La Vucciria o si ama o si odia, non esistono vie di mezzo. Angelo ci ha passato la vita, prima con il padre, ora da solo. Stigghiole e figli masculi, gli ripetevano a casa. Le stigghiole sono i budellini degli agnelli da latte che, in tutta Palermo, sotto i ponti dell’autostrada, nei mercati del centro come quelli in periferia, vengono continuamente arrostiti, sul fuoco vivo della brace. L’odore acre e il fumo sono inconfondibili. È un cibo ancestrale, prettamente maschile, raramente piace alle donne. «Da me vengono i palermitani. Sono un’istituzione per loro, ma è mio padre che ha fatto tutto con questa macelleria».

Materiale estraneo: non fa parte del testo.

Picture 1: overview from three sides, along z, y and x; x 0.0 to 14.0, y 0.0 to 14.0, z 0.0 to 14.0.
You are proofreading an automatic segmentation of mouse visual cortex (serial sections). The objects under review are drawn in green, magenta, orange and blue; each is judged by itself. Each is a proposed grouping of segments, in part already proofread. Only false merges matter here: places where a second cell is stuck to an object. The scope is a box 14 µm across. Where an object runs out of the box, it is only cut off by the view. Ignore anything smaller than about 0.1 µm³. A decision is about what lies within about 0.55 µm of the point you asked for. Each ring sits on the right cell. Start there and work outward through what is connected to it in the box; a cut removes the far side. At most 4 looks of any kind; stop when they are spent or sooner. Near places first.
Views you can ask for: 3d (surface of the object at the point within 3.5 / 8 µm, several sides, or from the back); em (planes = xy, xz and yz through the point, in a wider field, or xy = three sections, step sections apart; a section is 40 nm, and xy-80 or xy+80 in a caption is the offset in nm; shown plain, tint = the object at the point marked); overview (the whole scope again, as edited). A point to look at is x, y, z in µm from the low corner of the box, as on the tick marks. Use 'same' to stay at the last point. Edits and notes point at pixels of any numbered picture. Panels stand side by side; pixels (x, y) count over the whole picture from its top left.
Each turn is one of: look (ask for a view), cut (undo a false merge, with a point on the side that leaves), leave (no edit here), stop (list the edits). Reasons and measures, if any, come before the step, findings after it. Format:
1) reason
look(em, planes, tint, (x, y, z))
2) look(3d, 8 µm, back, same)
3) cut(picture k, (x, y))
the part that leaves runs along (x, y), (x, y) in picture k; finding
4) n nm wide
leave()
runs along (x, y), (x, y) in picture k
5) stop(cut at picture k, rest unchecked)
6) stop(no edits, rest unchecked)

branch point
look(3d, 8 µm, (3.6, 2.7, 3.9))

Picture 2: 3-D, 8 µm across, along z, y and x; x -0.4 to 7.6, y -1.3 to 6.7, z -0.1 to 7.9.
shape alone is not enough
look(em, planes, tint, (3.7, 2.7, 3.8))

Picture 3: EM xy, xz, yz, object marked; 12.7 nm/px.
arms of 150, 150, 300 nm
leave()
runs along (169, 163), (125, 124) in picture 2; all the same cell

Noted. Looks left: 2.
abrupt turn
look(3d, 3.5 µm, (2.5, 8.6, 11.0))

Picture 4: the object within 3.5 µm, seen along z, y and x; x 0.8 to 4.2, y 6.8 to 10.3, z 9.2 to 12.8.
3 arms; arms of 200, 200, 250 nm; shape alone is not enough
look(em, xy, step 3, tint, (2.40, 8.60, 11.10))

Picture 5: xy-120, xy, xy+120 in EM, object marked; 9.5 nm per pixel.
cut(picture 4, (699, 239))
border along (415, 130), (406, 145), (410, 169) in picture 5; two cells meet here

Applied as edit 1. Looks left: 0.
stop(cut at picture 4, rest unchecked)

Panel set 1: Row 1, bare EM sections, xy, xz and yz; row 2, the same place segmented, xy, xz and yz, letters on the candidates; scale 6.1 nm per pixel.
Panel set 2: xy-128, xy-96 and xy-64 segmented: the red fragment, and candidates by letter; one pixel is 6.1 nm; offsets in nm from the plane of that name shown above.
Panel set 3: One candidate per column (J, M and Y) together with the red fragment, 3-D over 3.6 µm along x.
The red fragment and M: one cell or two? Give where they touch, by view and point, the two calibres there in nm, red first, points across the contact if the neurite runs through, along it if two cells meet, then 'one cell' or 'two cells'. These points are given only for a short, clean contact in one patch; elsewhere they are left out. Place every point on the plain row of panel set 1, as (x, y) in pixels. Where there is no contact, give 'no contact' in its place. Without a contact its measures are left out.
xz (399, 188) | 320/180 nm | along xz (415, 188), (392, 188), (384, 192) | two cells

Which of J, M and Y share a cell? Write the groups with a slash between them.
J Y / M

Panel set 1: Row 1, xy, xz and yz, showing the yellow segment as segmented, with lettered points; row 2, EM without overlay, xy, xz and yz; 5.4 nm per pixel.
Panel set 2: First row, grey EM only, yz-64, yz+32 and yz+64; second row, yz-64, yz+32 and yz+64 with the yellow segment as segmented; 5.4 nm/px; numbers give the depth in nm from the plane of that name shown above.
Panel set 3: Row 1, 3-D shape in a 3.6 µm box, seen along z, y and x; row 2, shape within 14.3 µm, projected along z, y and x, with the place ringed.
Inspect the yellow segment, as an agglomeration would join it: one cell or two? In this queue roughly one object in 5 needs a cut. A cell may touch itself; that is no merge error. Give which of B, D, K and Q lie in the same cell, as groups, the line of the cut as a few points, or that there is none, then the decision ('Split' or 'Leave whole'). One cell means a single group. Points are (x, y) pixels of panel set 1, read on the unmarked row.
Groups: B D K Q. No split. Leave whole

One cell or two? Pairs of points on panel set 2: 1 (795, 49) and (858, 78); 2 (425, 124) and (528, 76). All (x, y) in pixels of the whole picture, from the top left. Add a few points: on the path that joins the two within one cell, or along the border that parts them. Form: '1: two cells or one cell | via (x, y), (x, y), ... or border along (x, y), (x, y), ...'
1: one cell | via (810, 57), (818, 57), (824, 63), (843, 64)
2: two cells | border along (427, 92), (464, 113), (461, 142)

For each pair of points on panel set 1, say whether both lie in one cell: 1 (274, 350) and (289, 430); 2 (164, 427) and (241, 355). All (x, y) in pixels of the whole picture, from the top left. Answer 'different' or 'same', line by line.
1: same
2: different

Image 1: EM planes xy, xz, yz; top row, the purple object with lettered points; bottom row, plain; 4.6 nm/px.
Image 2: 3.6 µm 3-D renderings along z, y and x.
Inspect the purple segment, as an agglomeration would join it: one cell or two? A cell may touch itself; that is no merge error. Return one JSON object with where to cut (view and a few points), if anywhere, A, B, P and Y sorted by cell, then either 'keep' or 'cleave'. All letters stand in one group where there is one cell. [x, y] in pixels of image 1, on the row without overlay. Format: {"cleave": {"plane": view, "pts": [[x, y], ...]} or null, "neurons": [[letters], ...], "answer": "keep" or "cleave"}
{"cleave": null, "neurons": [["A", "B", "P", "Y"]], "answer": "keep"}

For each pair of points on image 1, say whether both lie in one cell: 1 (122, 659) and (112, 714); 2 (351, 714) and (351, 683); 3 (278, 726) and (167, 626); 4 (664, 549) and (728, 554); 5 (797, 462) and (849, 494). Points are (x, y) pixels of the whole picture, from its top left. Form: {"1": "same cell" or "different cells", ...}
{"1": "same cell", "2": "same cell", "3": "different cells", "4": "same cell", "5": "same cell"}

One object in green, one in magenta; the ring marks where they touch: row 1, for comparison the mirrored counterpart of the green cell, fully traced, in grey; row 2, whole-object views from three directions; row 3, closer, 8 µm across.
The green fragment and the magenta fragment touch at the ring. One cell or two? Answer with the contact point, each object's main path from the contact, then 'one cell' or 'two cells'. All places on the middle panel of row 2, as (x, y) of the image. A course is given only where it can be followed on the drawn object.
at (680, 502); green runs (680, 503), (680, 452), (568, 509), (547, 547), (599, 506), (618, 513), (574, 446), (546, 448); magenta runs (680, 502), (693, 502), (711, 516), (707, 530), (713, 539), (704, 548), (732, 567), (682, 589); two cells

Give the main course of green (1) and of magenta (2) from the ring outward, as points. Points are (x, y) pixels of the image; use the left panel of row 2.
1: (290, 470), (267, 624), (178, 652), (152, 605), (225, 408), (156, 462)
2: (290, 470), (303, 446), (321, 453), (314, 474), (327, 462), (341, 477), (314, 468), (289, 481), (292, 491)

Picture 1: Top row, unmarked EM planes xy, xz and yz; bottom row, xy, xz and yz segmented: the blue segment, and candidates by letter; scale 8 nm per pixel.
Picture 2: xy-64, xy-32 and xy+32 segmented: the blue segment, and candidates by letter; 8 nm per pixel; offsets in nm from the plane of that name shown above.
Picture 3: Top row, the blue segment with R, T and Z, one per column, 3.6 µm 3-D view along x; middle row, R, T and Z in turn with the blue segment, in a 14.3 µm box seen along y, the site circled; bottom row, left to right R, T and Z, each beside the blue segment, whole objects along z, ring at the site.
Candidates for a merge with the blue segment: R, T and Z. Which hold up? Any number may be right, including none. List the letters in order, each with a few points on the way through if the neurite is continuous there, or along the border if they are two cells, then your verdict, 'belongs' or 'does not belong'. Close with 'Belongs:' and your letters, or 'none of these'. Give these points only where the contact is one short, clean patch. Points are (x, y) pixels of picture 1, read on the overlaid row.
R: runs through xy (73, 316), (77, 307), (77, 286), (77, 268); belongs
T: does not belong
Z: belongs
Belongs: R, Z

È nata a Trapani ma vive da tempo a Palermo, dove lavora come insegnante di sostegno. Con I Leoni di Sicilia (2019, Editrice Nord), successo internazionale con oltre cento settimane di permanenza nella classifica dei libri più letti e un’omonima serie tv in uscita (trovi l’intervista a pag. 26 del numero di Agosto di Vogue Italia, ndr), ha narrato le vicende della famiglia Florio fino alla metà dell’Ottocento. Con il sequel L’inverno dei Leoni, uscito nel 2021, conclude la saga e si aggiudica il Premio Bancarella. «Quando ho visto il set romano della serie tratta dal libro, sono rimasta stupefatta per la ricostruzione fedele di tre rioni della città così com’erano nell’Ottocento», racconta Auci, qui fotografata davanti a uno dei ficus più antichi d’Europa all’Orto Botanico di Palermo. «Dal punto di vista sociale ed economico, è difficile trovare dei “leoni” nella Sicilia di oggi. Ma esistono nelle arti, nella musica e nella scrittura: ci sono tantissimi talenti chelottano per emergere!».